Штурмовая лава Литовченки размела и свалила под откос остатки вражеской колонны, пропуская в прорыв конницу и мотопехоту. На больших скоростях, как бы церемониальным маршем военного времени, они проходили мимо догорающего товарища. И каждый, кто глядел из люка, или с седла, или с сиденья транспортера, поворачивал голову по мере бега, не в силах оторваться от печального и грозного зрелища. Клочок тепла от этого уже маленького, как представлялось сверху, костерка они на своих лицах уносили в бой… Время перевалило за полдень, двести третья еще пылала, но черные прожилки усталости все гуще струились в мышцах огня. Ветерку не составило бы труда вовсе погасить леностное, остывающее пламя, сквозь которое стал проступать остов преображенного танка… Дело шло к вечеру, и примораживало. Нестерпимая красота наступала в природе…
Большое солнце опускалось за низкие облачные горы. Глаз легко различал покатые хребты и малиновые склоны, пересеченные глубокими лиловыми распадами; розовые реки и спокойные озера светились там, недвижные, как в карауле. Возможно, сам Алтай в праздничной своей одежде припожаловал через всю страну проводить земляка в вечный путь танкистской славы. А тот, в ком есть отцовское сердце, отыскал бы там, в огне заката, и каменный стол под моховой скатеркой, за которым отдыхал не однажды со своей дочкой Собольков… Чуть вправо от этой родины героев сказочно и совсем близко рисовался синий профиль Великошумска, потому что пригороды его начинались тут же рядом, за тонким полупрозрачным перелеском. Мускулистые стылые дымы поднимались над ним; казалось, само горе народное встало на часах возле двести третьей… Тем отрадней блистал сквозь них крохотный клочок золотца на высокой, узорчатой, может быть, лишь для этого уцелевшей колокольне. Город горел; догорало не испепеленное накануне. Ясно различимы были изгрызенные взрывом стены собора, у которого не раз Украина браталась с Русью, тесные вишневые садики, разгороженные плетнями и спускавшиеся к реке, безлюдные улички, где неторопливо проходила дымная мгла, — все, кроме пламени; оно никогда не бывает видно в закате.
Двое сидели на поваленном телеграфном столбе, лицом к солнцу, и танку.

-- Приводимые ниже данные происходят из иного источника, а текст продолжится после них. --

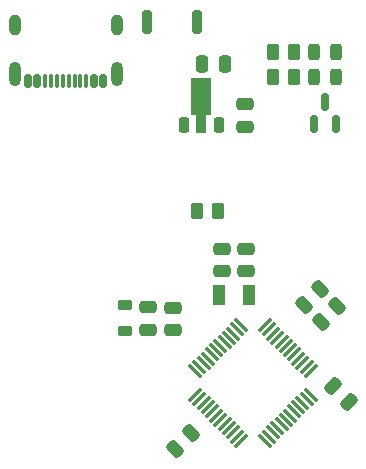
<source format=gbr>
%TF.GenerationSoftware,KiCad,Pcbnew,8.0.7*%
%TF.CreationDate,2025-01-26T21:31:55+01:00*%
%TF.ProjectId,samd21_breakout,73616d64-3231-45f6-9272-65616b6f7574,rev?*%
%TF.SameCoordinates,Original*%
%TF.FileFunction,Paste,Top*%
%TF.FilePolarity,Positive*%
%FSLAX46Y46*%
G04 Gerber Fmt 4.6, Leading zero omitted, Abs format (unit mm)*
G04 Created by KiCad (PCBNEW 8.0.7) date 2025-01-26 21:31:55*
%MOMM*%
%LPD*%
G01*
G04 APERTURE LIST*
G04 Aperture macros list*
%AMRoundRect*
0 Rectangle with rounded corners*
0 $1 Rounding radius*
0 $2 $3 $4 $5 $6 $7 $8 $9 X,Y pos of 4 corners*
0 Add a 4 corners polygon primitive as box body*
4,1,4,$2,$3,$4,$5,$6,$7,$8,$9,$2,$3,0*
0 Add four circle primitives for the rounded corners*
1,1,$1+$1,$2,$3*
1,1,$1+$1,$4,$5*
1,1,$1+$1,$6,$7*
1,1,$1+$1,$8,$9*
0 Add four rect primitives between the rounded corners*
20,1,$1+$1,$2,$3,$4,$5,0*
20,1,$1+$1,$4,$5,$6,$7,0*
20,1,$1+$1,$6,$7,$8,$9,0*
20,1,$1+$1,$8,$9,$2,$3,0*%
%AMFreePoly0*
4,1,9,3.862500,-0.866500,0.737500,-0.866500,0.737500,-0.450000,-0.737500,-0.450000,-0.737500,0.450000,0.737500,0.450000,0.737500,0.866500,3.862500,0.866500,3.862500,-0.866500,3.862500,-0.866500,$1*%
G04 Aperture macros list end*
%ADD10RoundRect,0.150000X0.150000X0.425000X-0.150000X0.425000X-0.150000X-0.425000X0.150000X-0.425000X0*%
%ADD11RoundRect,0.075000X0.075000X0.500000X-0.075000X0.500000X-0.075000X-0.500000X0.075000X-0.500000X0*%
%ADD12O,1.000000X2.100000*%
%ADD13O,1.000000X1.800000*%
%ADD14RoundRect,0.250000X-0.262500X-0.450000X0.262500X-0.450000X0.262500X0.450000X-0.262500X0.450000X0*%
%ADD15RoundRect,0.250000X0.262500X0.450000X-0.262500X0.450000X-0.262500X-0.450000X0.262500X-0.450000X0*%
%ADD16RoundRect,0.150000X0.150000X-0.587500X0.150000X0.587500X-0.150000X0.587500X-0.150000X-0.587500X0*%
%ADD17RoundRect,0.243750X0.243750X0.456250X-0.243750X0.456250X-0.243750X-0.456250X0.243750X-0.456250X0*%
%ADD18RoundRect,0.250000X-0.475000X0.250000X-0.475000X-0.250000X0.475000X-0.250000X0.475000X0.250000X0*%
%ADD19RoundRect,0.250000X-0.512652X-0.159099X-0.159099X-0.512652X0.512652X0.159099X0.159099X0.512652X0*%
%ADD20RoundRect,0.075000X-0.521491X0.415425X0.415425X-0.521491X0.521491X-0.415425X-0.415425X0.521491X0*%
%ADD21RoundRect,0.075000X-0.521491X-0.415425X-0.415425X-0.521491X0.521491X0.415425X0.415425X0.521491X0*%
%ADD22RoundRect,0.225000X0.225000X-0.425000X0.225000X0.425000X-0.225000X0.425000X-0.225000X-0.425000X0*%
%ADD23FreePoly0,90.000000*%
%ADD24RoundRect,0.250000X0.475000X-0.250000X0.475000X0.250000X-0.475000X0.250000X-0.475000X-0.250000X0*%
%ADD25RoundRect,0.218750X0.381250X-0.218750X0.381250X0.218750X-0.381250X0.218750X-0.381250X-0.218750X0*%
%ADD26RoundRect,0.250000X-0.159099X0.512652X-0.512652X0.159099X0.159099X-0.512652X0.512652X-0.159099X0*%
%ADD27RoundRect,0.250000X-0.250000X-0.475000X0.250000X-0.475000X0.250000X0.475000X-0.250000X0.475000X0*%
%ADD28RoundRect,0.200000X-0.200000X-0.800000X0.200000X-0.800000X0.200000X0.800000X-0.200000X0.800000X0*%
%ADD29R,1.000000X1.800000*%
%ADD30RoundRect,0.250000X0.159099X-0.512652X0.512652X-0.159099X-0.159099X0.512652X-0.512652X0.159099X0*%
G04 APERTURE END LIST*
D10*
%TO.C,J3*%
X112200000Y-81680000D03*
X111400000Y-81680000D03*
D11*
X110250000Y-81680000D03*
X109250000Y-81680000D03*
X108750000Y-81680000D03*
X107750000Y-81680000D03*
D10*
X106600000Y-81680000D03*
X105800000Y-81680000D03*
X105800000Y-81680000D03*
X106600000Y-81680000D03*
D11*
X107250000Y-81680000D03*
X108250000Y-81680000D03*
X109750000Y-81680000D03*
X110750000Y-81680000D03*
D10*
X111400000Y-81680000D03*
X112200000Y-81680000D03*
D12*
X113320000Y-81105000D03*
D13*
X113320000Y-76925000D03*
D12*
X104680000Y-81105000D03*
D13*
X104680000Y-76925000D03*
%TD*%
D14*
%TO.C,R1*%
X120100000Y-92680000D03*
X121925000Y-92680000D03*
%TD*%
D15*
%TO.C,R3*%
X128375000Y-81350000D03*
X126550000Y-81350000D03*
%TD*%
D16*
%TO.C,Q1*%
X130000000Y-85337500D03*
X131900000Y-85337500D03*
X130950000Y-83462500D03*
%TD*%
D17*
%TO.C,D2*%
X131900000Y-81350000D03*
X130025000Y-81350000D03*
%TD*%
D15*
%TO.C,R2*%
X128375000Y-79200000D03*
X126550000Y-79200000D03*
%TD*%
D17*
%TO.C,D1*%
X131900000Y-79200000D03*
X130025000Y-79200000D03*
%TD*%
D18*
%TO.C,C4*%
X122225000Y-97799998D03*
X122225000Y-95900000D03*
%TD*%
D19*
%TO.C,C7*%
X131608249Y-107508249D03*
X132951751Y-108851751D03*
%TD*%
D20*
%TO.C,U2*%
X123863336Y-102362124D03*
X123509782Y-102715678D03*
X123156229Y-103069231D03*
X122802675Y-103422785D03*
X122449122Y-103776338D03*
X122095569Y-104129891D03*
X121742015Y-104483445D03*
X121388462Y-104836998D03*
X121034909Y-105190551D03*
X120681355Y-105544105D03*
X120327802Y-105897658D03*
X119974248Y-106251212D03*
D21*
X119974248Y-108248788D03*
X120327802Y-108602342D03*
X120681355Y-108955895D03*
X121034909Y-109309449D03*
X121388462Y-109663002D03*
X121742015Y-110016555D03*
X122095569Y-110370109D03*
X122449122Y-110723662D03*
X122802675Y-111077215D03*
X123156229Y-111430769D03*
X123509782Y-111784322D03*
X123863336Y-112137876D03*
D20*
X125860912Y-112137876D03*
X126214466Y-111784322D03*
X126568019Y-111430769D03*
X126921573Y-111077215D03*
X127275126Y-110723662D03*
X127628679Y-110370109D03*
X127982233Y-110016555D03*
X128335786Y-109663002D03*
X128689339Y-109309449D03*
X129042893Y-108955895D03*
X129396446Y-108602342D03*
X129750000Y-108248788D03*
D21*
X129750000Y-106251212D03*
X129396446Y-105897658D03*
X129042893Y-105544105D03*
X128689339Y-105190551D03*
X128335786Y-104836998D03*
X127982233Y-104483445D03*
X127628679Y-104129891D03*
X127275126Y-103776338D03*
X126921573Y-103422785D03*
X126568019Y-103069231D03*
X126214466Y-102715678D03*
X125860912Y-102362124D03*
%TD*%
D22*
%TO.C,U1*%
X119000000Y-85425000D03*
D23*
X120500000Y-85337500D03*
D22*
X122000000Y-85425000D03*
%TD*%
D24*
%TO.C,C9*%
X118100000Y-100870001D03*
X118100000Y-102769999D03*
%TD*%
D18*
%TO.C,C2*%
X124200000Y-83650000D03*
X124200000Y-85550000D03*
%TD*%
D25*
%TO.C,L1*%
X113990000Y-100687500D03*
X113990000Y-102812500D03*
%TD*%
D26*
%TO.C,C6*%
X129178249Y-100621751D03*
X130521751Y-99278249D03*
%TD*%
D27*
%TO.C,C1*%
X120550000Y-80225000D03*
X122450000Y-80225000D03*
%TD*%
D28*
%TO.C,SW1*%
X115895000Y-76715000D03*
X120095000Y-76715000D03*
%TD*%
D18*
%TO.C,C3*%
X124275000Y-97799999D03*
X124275000Y-95900001D03*
%TD*%
D24*
%TO.C,C10*%
X115960000Y-100850001D03*
X115960000Y-102749999D03*
%TD*%
D29*
%TO.C,Y1*%
X122000001Y-99800000D03*
X124499999Y-99800000D03*
%TD*%
D30*
%TO.C,C5*%
X131971751Y-100703249D03*
X130628249Y-102046751D03*
%TD*%
D26*
%TO.C,C8*%
X119621751Y-111478249D03*
X118278249Y-112821751D03*
%TD*%
M02*

</source>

Как у всех перешагнувших пропасть, не было у них пока ни раздумья, ни ощущения времени или голода, ни понимания всей новизны обстановки, ничего, кроме чувства безвозвратной потери. Душою они находились еще там, внутри; еще крошилась броня над ними и звучал голос Соболькова… Снежинка, спорхнув с порванного провода, опустилась на руку Дыбку, на запястье. Она была маленькая и нежная; даже удивляло, что целую ночь, пока дрались и падали люди, трудился над нею мороз, чтоб выковать такую пустячную и хрупкую бесценность. И сам собою возникал вопрос: повторится ли она когда-нибудь за миллионолетье — в точном ее весе, рисунке, в ее живой и недолговечной прелести? Она растаяла прежде, чем родился ответ.
Вдруг Дыбок вспомнил про Кисо, его лицо исказилось, виноватая тоска сжала душу. Он побежал к танку и заглянул через передний люк, как будто еще не поздно было исполнить ночную просьбу Соболькова. Чадный жар пахнул ему в глаза. Ничего там не было, на дне танка, в копотной мохнатой тьме, кроме горки застылой коричневатой пены да желтого пятнышка заката, проникшего сквозь пробоину. Нельзя было долго глядеть сюда: жгло.